FTX Crash Lessons: Secure Your Crypto with Hardware Wallets

Hamed Daram

Unless you’ve been under a rock or you’ve successfully tuned out Cryptocurrency news - you would have seen the news about Sam Bankman-Fried and his FTX crisis.

I made a ton of short-form videos about this (linked down below), but I want to reiterate the number one lesson from this whole debacle: hardware wallets.

FTX, a cryptocurrency exchange, swindled billions of dollars from its customers. Picture this, you deposit money into FTX thinking it’s going to be safe but really FTX has a backdoor setup for your money to be used for irresponsible (and largely unknown) purposes.

Ownership is among the top reasons for pioneering decentralization. Whether you’re a crypto skeptic or have fully embraced it - understanding why your crypto should be yours is critical. Hardware wallets (cold) are superior to hot wallets because cold storage keeps your data offline.

Among the mistakes to avoid with hardware wallets:

  • Buy directly from the brand’s website (not Amazon or other resellers)

  • Store your keys in a certain & safe place (don’t tell anyone)

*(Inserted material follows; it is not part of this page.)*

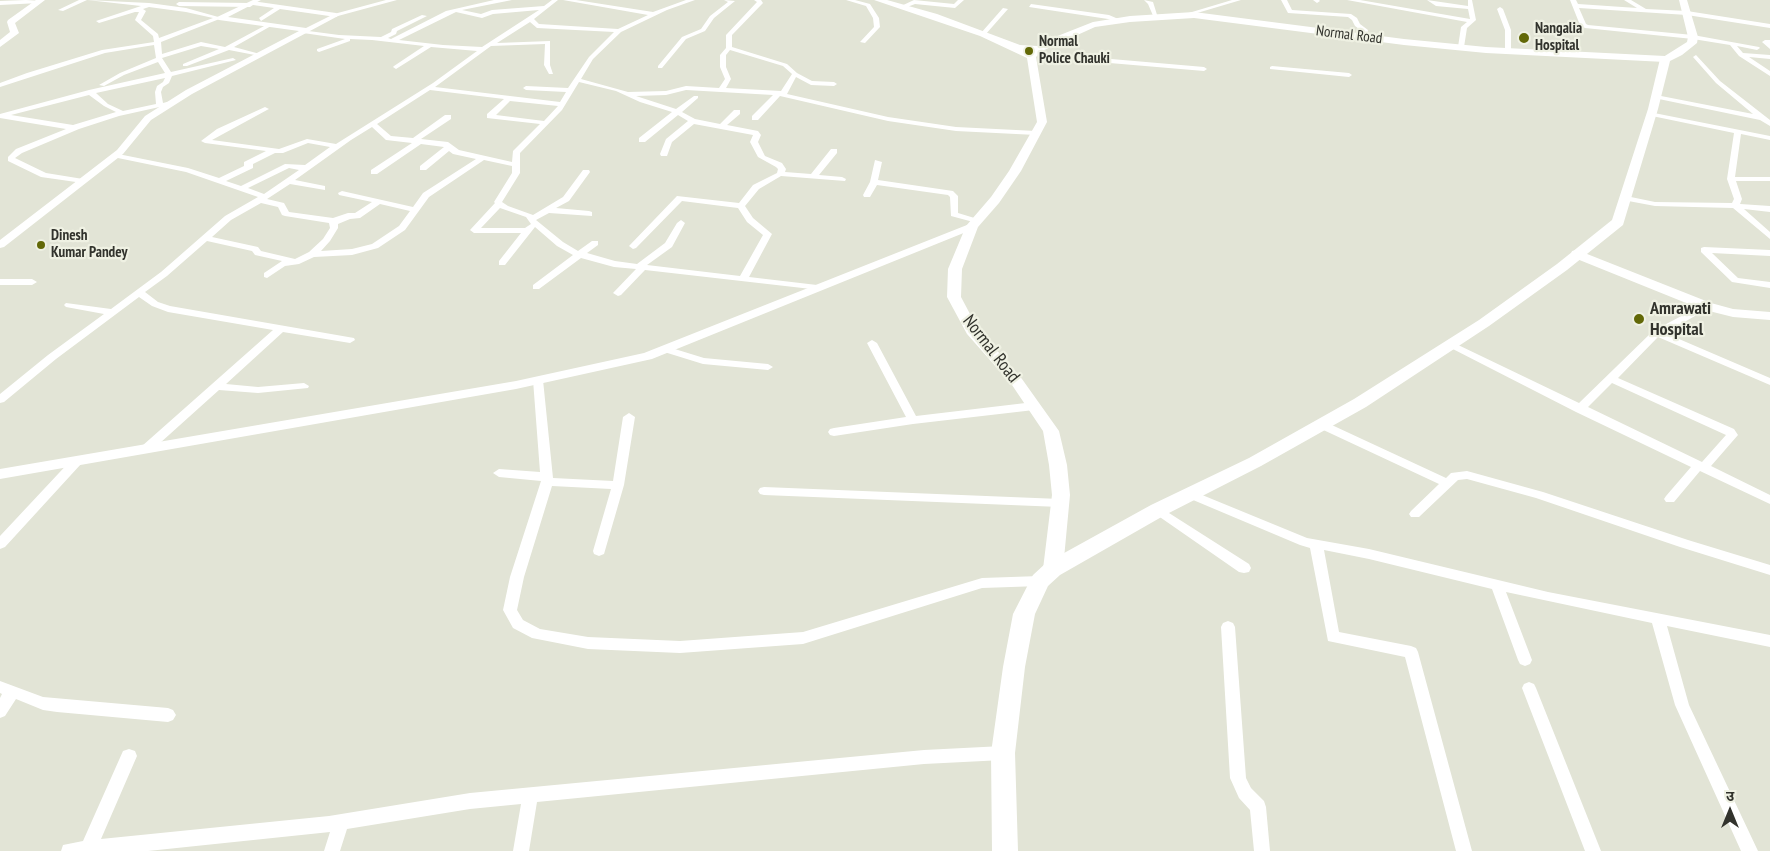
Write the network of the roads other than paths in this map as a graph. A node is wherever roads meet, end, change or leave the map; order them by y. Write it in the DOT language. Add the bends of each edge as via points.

There are plenty of other tips for cold storage, but these are the fundamentals.

Additional FTX context

If you’d like to know more about the FTX crash and backstory, check out my TikTok videos on it:

FTX Drama part I: FTX + SBF

FTX Drama part II: FTX + SBF + Alameda Research

FTX Drama part III: FTX + SBF Hack(?)

At this time, FTX has filed for Chapter 11 Bankruptcy. There is still a lot of mystery regarding where the FTX customer funds went, and it’s unclear where crypto is headed - but taking certain precautions can go a long way.